The priest in question, Fr. Fernando Karadima, was sent off to a forced retirement after the Vatican examined victims’ accusations against him and found them to be credible. He continues to maintain his innocence, as does Barros and other clergy that victims say knew about the abuse.

Francis sparked outrage in Chile when he told the reporter questioning him about the Barros case, “The day that they bring me proof against Bishop Barros, then I will speak. There isn’t a single piece of proof against him. It’s all calumny.
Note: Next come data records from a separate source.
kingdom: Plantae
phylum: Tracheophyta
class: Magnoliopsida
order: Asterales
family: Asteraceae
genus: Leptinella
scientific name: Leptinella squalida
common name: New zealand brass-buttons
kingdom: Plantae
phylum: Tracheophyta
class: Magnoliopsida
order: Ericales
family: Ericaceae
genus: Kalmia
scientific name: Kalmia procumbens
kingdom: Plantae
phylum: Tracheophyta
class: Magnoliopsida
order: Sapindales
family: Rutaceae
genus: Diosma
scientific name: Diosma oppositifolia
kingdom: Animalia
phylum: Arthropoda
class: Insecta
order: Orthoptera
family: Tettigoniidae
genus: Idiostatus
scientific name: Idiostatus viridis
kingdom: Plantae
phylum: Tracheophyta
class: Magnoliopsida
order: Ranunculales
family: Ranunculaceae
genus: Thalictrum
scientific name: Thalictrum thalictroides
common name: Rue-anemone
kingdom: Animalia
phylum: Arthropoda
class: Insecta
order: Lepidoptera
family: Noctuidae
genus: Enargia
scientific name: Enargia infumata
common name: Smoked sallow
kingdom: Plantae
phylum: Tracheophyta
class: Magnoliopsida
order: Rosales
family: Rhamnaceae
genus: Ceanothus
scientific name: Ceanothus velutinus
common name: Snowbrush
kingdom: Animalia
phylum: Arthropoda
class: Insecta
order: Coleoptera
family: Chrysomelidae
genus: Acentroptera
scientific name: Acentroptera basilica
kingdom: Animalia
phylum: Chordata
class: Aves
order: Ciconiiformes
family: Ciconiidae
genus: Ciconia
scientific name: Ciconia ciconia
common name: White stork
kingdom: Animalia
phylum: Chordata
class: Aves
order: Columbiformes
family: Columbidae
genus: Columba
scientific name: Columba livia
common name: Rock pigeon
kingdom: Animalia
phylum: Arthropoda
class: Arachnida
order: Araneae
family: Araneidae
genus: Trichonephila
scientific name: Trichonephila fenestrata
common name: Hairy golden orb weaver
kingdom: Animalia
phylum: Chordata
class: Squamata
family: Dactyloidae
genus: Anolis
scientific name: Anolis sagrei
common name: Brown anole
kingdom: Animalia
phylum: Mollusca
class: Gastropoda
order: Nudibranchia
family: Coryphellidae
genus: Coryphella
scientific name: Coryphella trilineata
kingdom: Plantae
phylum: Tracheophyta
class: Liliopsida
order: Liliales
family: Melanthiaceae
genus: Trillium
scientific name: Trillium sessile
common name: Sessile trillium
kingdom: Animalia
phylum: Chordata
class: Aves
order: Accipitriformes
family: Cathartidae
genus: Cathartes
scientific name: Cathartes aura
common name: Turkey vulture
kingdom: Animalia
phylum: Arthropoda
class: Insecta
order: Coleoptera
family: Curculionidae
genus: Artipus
Is that clear?”

Pope Francis’ statement was denounced in the Chilean media, as well as by Cardinal O’Malley, who said “it is understandable that Pope Francis’ statements yesterday in Santiago, Chile were a source of great pain for survivors of sexual abuse by clergy or any other perpetrator,” and added that the pope’s words “abandon those who have suffered reprehensible criminal violations of their human dignity and relegate survivors to discredited exile.”

During a press conference on the return flight to Rome on January 21, Pope Francis partially apologized for denying the evidence provided by the testimony of victims but claimed that he had not received any such testimony from them himself. He repeated that such unsupported accusations are “slander.”

“Slander, yes, when one says pertinaciously, without evidence, that you have done this, that this person has done this, this is slander … ” said Francis.

“But it is the victims who say it,” a reporter responded.

“I did not hear from any Barros victims,” Francis replied.

“There are victims of Karadima (the priest accused of the abuse) who say that Barros was there,” the reporter said.

“They did not come, they did not give the evidence for the trial. This is a bit vague, it's something that can’t be taken up,” said Francis, adding, “You, with good will, tell me there are some victims, but I have not seen them because they did not present themselves.”

The pope has continued to implement damage control after his return to Rome, declaring his intention to send the Archbishop of Malta, Charles J. Scicluna, to Chile to investigate further.

Thus far, the Holy See’s press office has not released a statement on the AP story.